== INPUT RECORDS

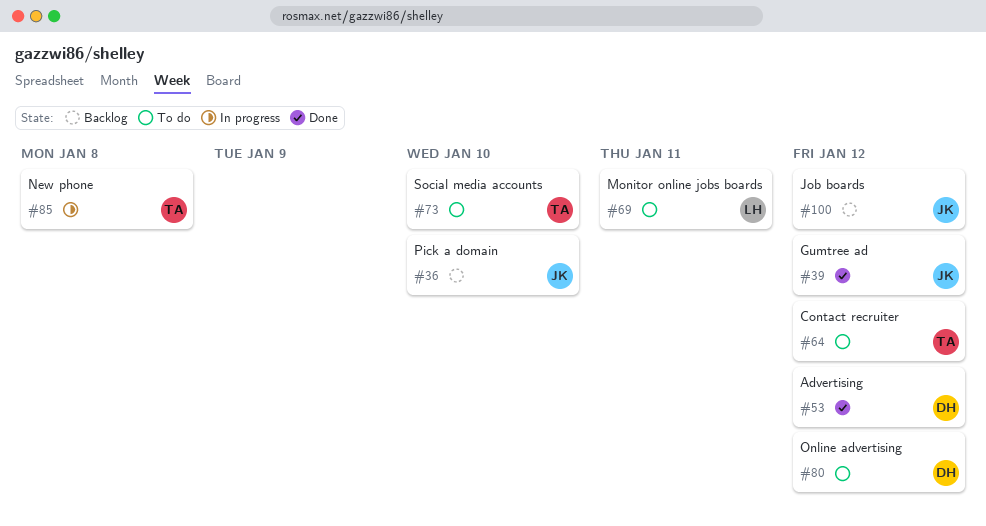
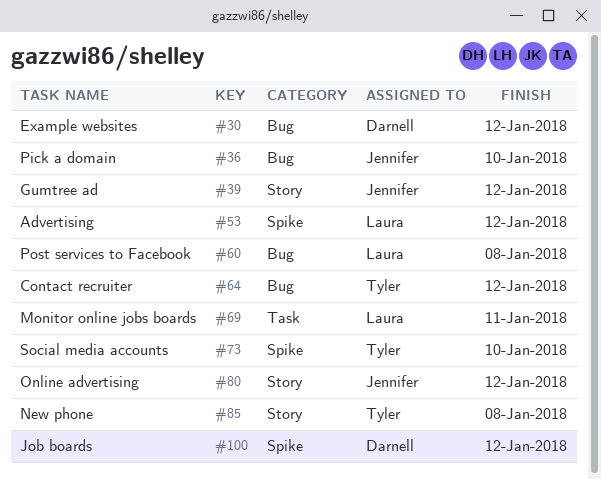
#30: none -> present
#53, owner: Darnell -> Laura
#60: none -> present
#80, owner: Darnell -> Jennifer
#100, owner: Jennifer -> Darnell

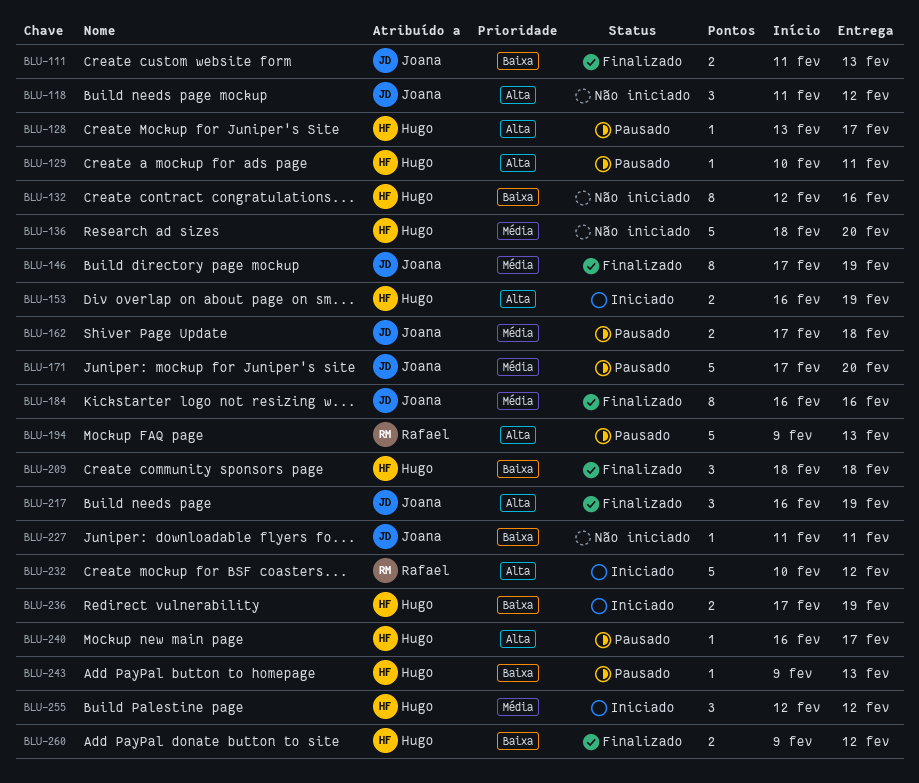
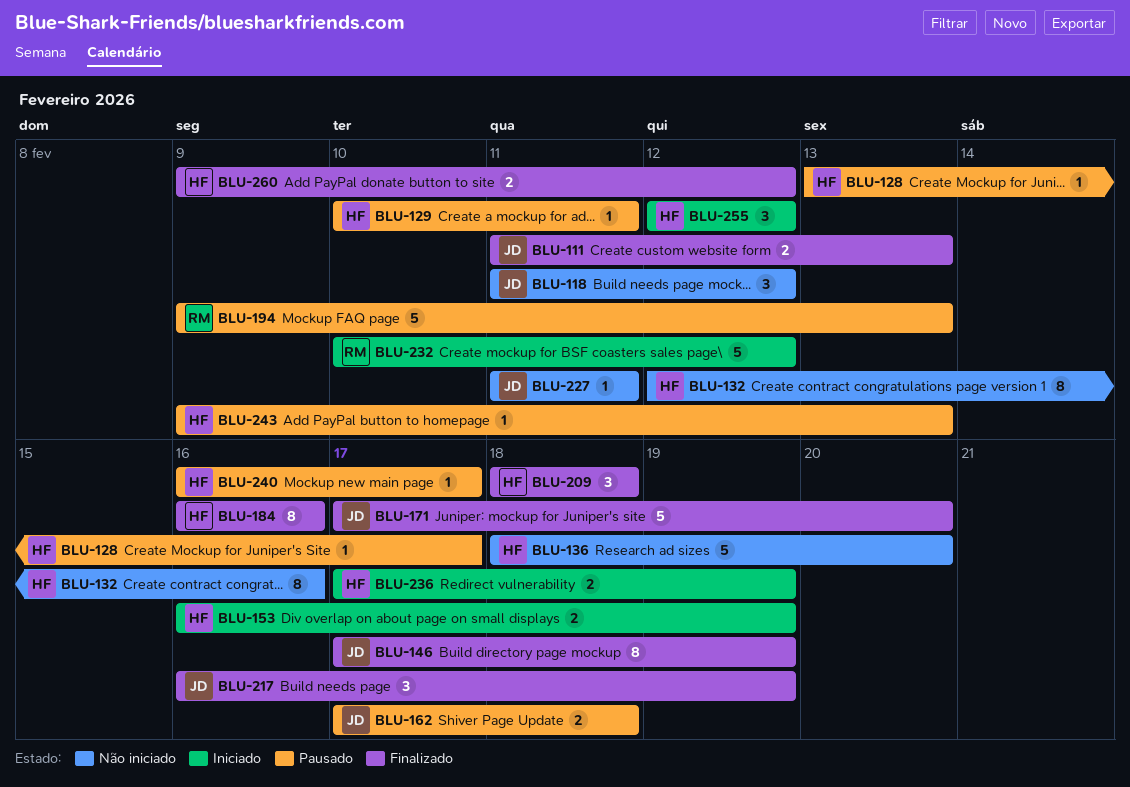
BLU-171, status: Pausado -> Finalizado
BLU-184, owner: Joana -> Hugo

====
== INPUT RECORDS

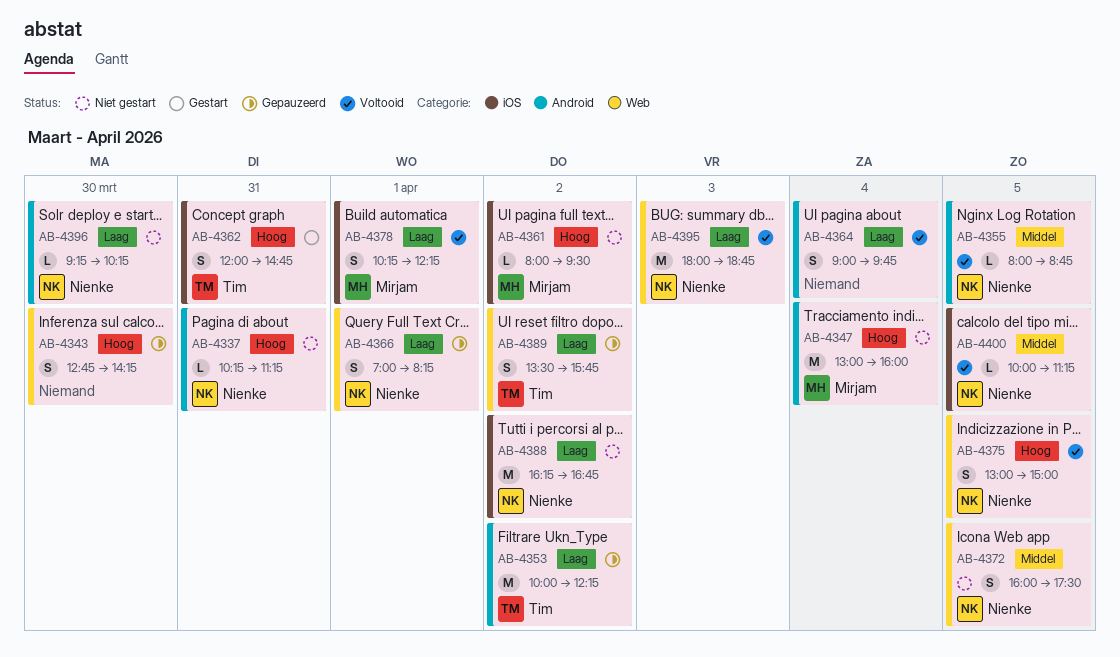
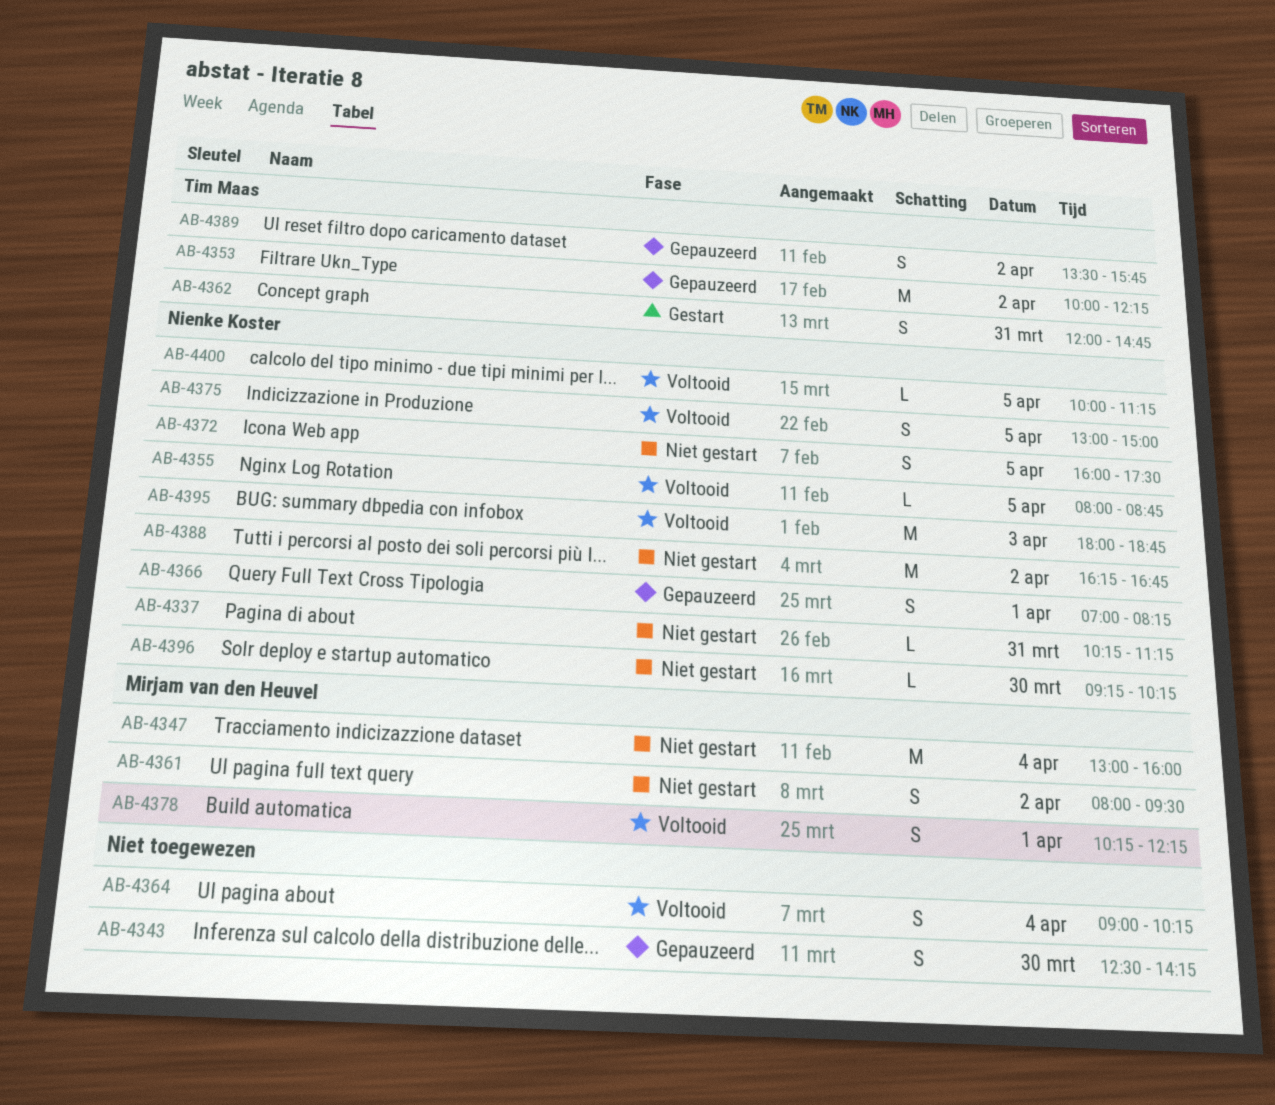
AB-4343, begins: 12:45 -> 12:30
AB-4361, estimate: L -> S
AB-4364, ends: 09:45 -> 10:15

====

Using the records above, print exactly the lines between the ones containing "#30: none -> present" and "BLU-184, owner: Joana -> Hugo", inclusive, and nothing else; no pictures.

#30: none -> present
#53, owner: Darnell -> Laura
#60: none -> present
#80, owner: Darnell -> Jennifer
#100, owner: Jennifer -> Darnell

BLU-171, status: Pausado -> Finalizado
BLU-184, owner: Joana -> Hugo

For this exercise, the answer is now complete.